---------- Information given ----------

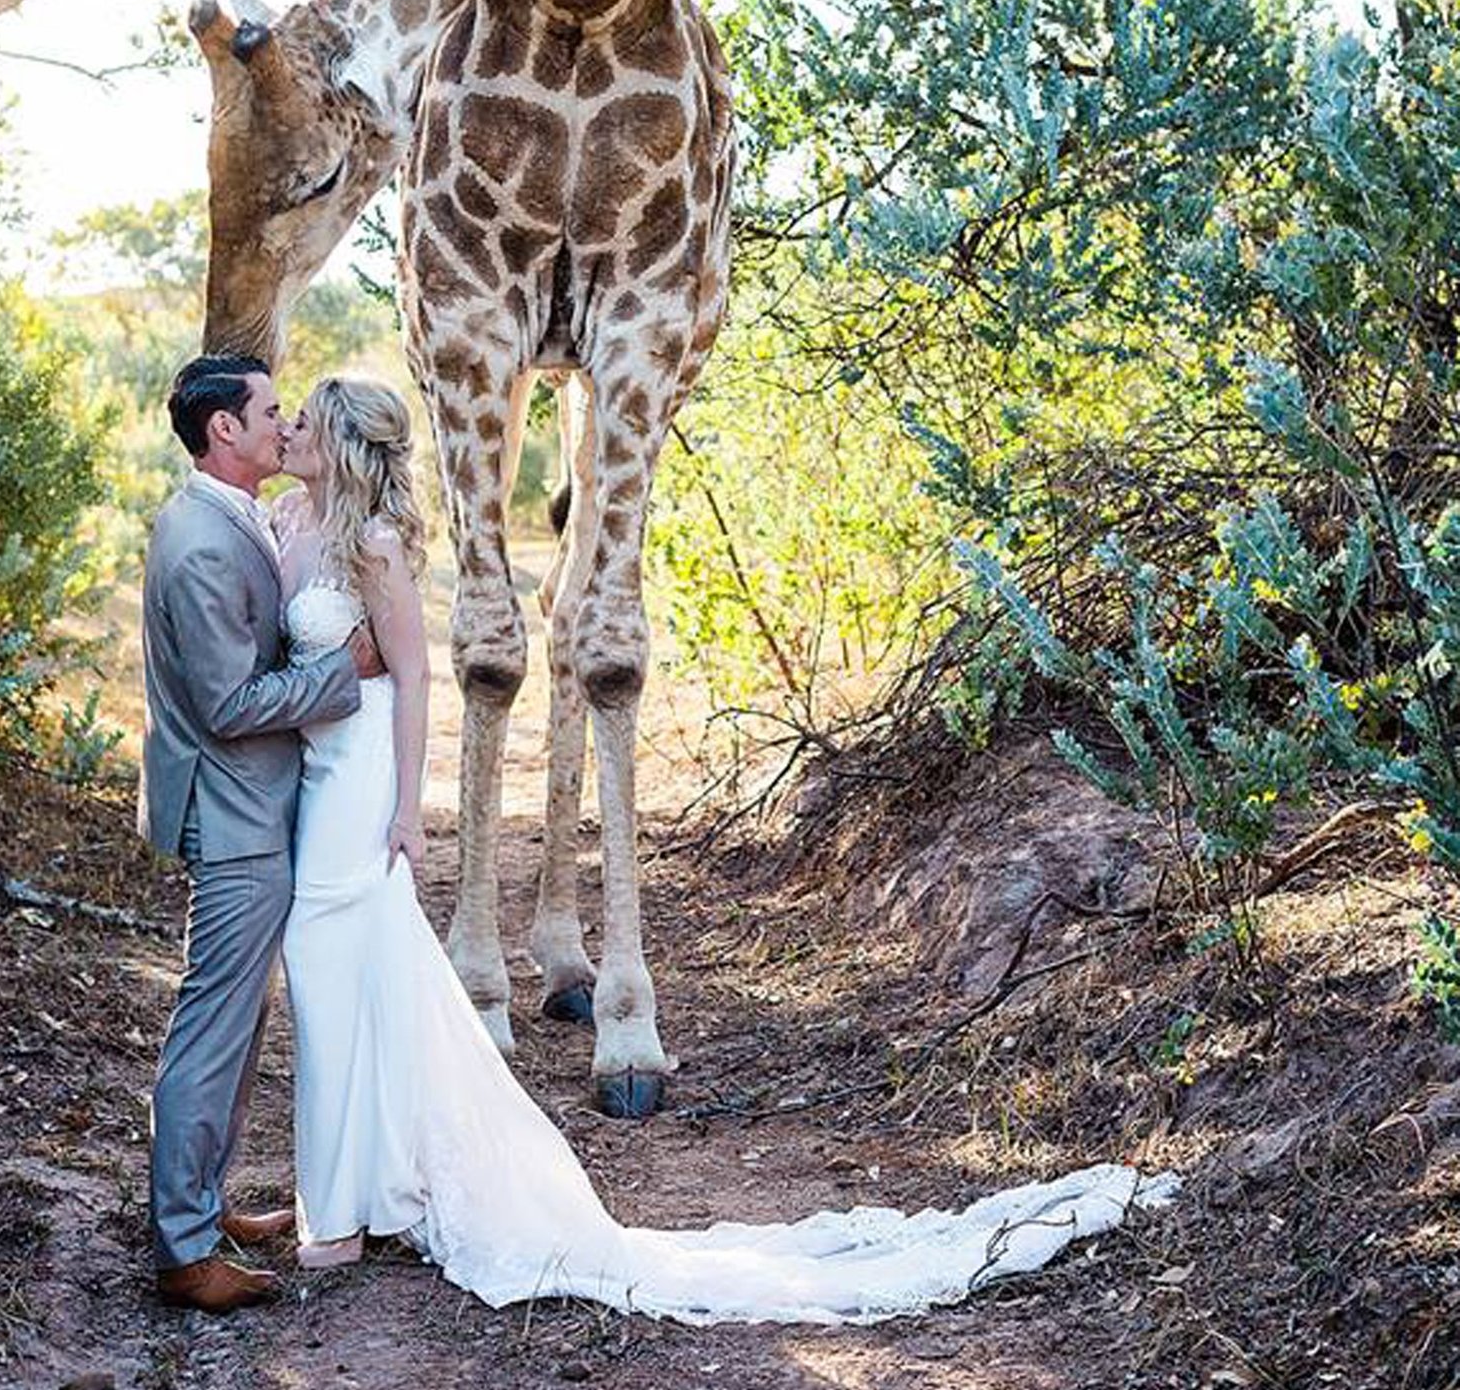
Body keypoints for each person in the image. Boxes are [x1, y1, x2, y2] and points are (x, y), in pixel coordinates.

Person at [276, 373, 1178, 1322]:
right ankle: (362, 1188)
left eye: (303, 421)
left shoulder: (376, 547)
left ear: (339, 442)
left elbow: (414, 677)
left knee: (339, 968)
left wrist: (408, 809)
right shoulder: (294, 523)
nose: (289, 428)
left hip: (359, 782)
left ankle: (338, 1211)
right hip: (315, 777)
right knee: (354, 980)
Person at [140, 353, 383, 1314]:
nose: (286, 426)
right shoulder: (201, 542)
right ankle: (184, 1250)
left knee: (238, 1025)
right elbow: (230, 702)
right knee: (212, 1027)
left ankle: (203, 1206)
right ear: (225, 431)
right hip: (234, 811)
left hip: (253, 802)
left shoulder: (235, 516)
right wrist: (344, 670)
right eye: (272, 412)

----------

### Work item
The answer is the whole listing retyped exactly, with pictures omitted.

### Your response
Body keypoints for each person in the image. Boxes are [x1, y1, x2, y2] and points are (x, y), in pixel coordinates.

Person at [276, 373, 1178, 1322]:
right ankle: (362, 1188)
left eye: (303, 421)
left shoulder: (376, 547)
left ear: (339, 442)
left elbow: (414, 677)
left knee: (339, 968)
left wrist: (408, 809)
right shoulder: (294, 523)
nose: (289, 428)
left hip: (359, 782)
left ankle: (338, 1211)
right hip: (315, 777)
right knee: (354, 980)
Person at [140, 353, 383, 1314]:
nose: (286, 426)
right shoulder: (201, 542)
right ankle: (184, 1250)
left knee: (238, 1025)
right elbow: (230, 702)
right knee: (212, 1027)
left ankle: (203, 1206)
right ear: (225, 431)
right hip: (234, 811)
left hip: (253, 802)
left shoulder: (235, 516)
right wrist: (344, 670)
right eye: (272, 412)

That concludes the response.